The speedup depends on the ratio of parallelizable Python code to already-optimized library calls. If 80% of your time is in NumPy BLAS operations, parallelizing the remaining 20% Python overhead yields modest improvement.

How to Know If Epochly Will Help Your Code

Step 1: Profile

import cProfile
import pstats
cProfile.run('your_function(your_data)', 'profile_output')
stats = pstats.Stats('profile_output')
stats.sort_stats('cumulative').print_stats(10)

Step 2: Classify your bottleneck

If most time is in...	Epochly benefit	Recommended level
Python loops with math	High (58-193x)	Level 2 (JIT)
CPU-bound Python	Medium (8-12x)	Level 3 (Parallel)
Large array operations	High (up to 70x)	Level 4 (GPU)
NumPy BLAS calls	None (~1.0x)	Don't use Epochly
I/O waits	None (~1.0x)	Use asyncio instead
Small operations (<100ms)	None/negative	Don't parallelize

Step 3: Start at Level 0

@epochly.optimize(level=0)
def your_function(data):
    pass

Monitor first.

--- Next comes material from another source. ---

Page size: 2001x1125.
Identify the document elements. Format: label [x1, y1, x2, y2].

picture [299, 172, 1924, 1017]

Understand the profile. Then graduate to the appropriate level.

Our Benchmark Methodology

Transparency means showing how we test, not just the results.

Hardware: Linux WSL2, Python 3.12.3, 16 cores (x86_64), NVIDIA Quadro M6000 24GB, CUDA 12.1

Methodology:

Each benchmark runs multiple iterations
Warm-up runs excluded from measurement
Results verified against sequential execution for correctness
Standard deviation reported where applicable
Cold start and warm start measured separately

Reproduction: The complete benchmark suite is available. Run it on your hardware to see your specific results.

The Bottom Line

Epochly makes Python significantly faster for CPU-bound numerical work. 113x on numerical loops (Numba JIT, Python 3.12.3). 8-12x with multi-core parallel execution (16 cores, ProcessPool). Up to 70x with GPU acceleration on arrays with 10M+ elements (CUDA).

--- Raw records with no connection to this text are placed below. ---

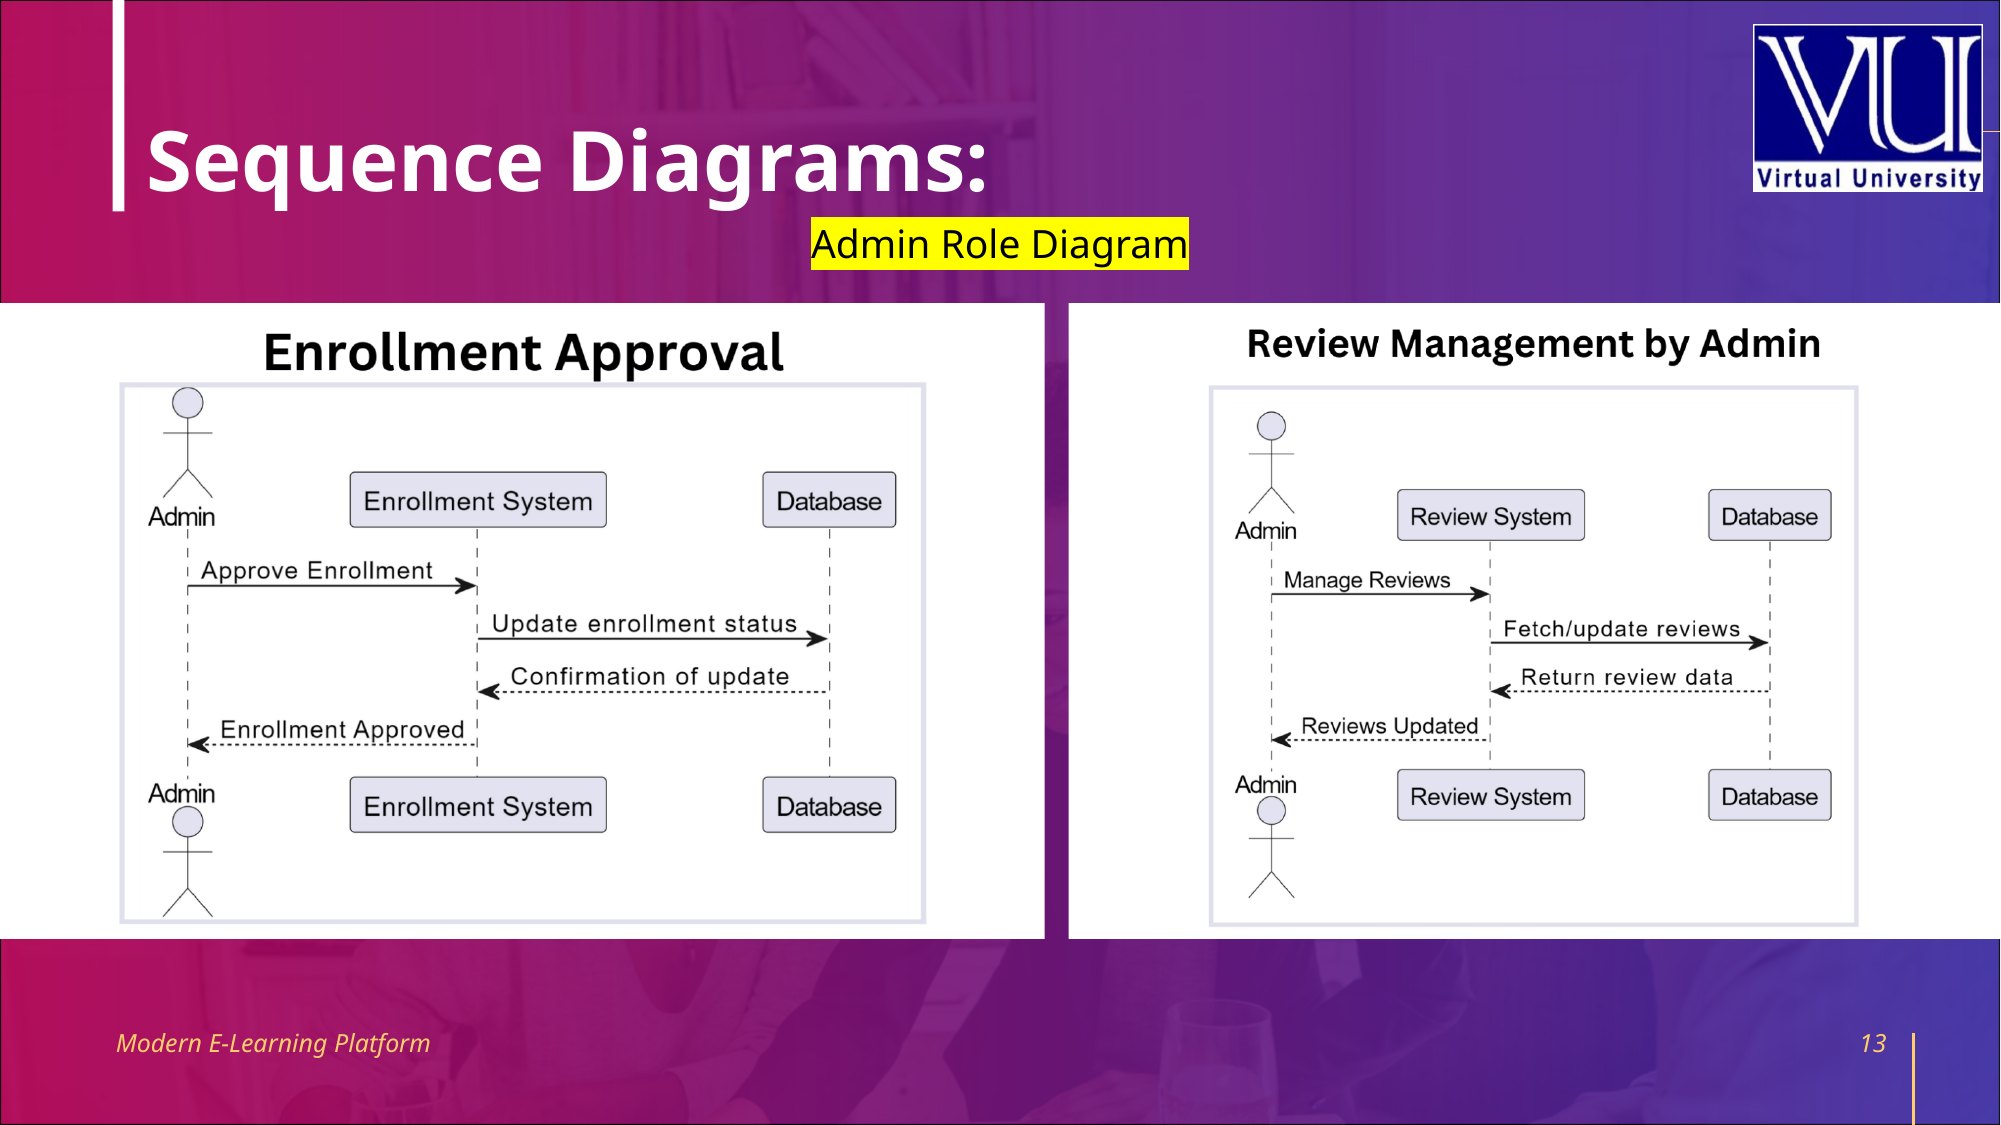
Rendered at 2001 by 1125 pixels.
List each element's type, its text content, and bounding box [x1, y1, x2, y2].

title Sequence Diagrams: [131, 55, 1857, 274]
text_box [0, 303, 2000, 939]
footer Modern E-Learning Platform [100, 1015, 636, 1075]
picture [1753, 24, 1983, 192]
text_box Admin Role Diagram [786, 217, 1214, 303]
slide_number 13 [1451, 1015, 1902, 1075]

It does not help with I/O-bound code, already-vectorized NumPy, small workloads, or GPU operations on small arrays.

Profile first. Understand your bottleneck. Then choose the right enhancement level.

Benchmark conditions: Python 3.12.3, Linux WSL2, 16 cores, NVIDIA Quadro M6000 24GB (CUDA 12.1). January 29, 2026 comprehensive benchmark report.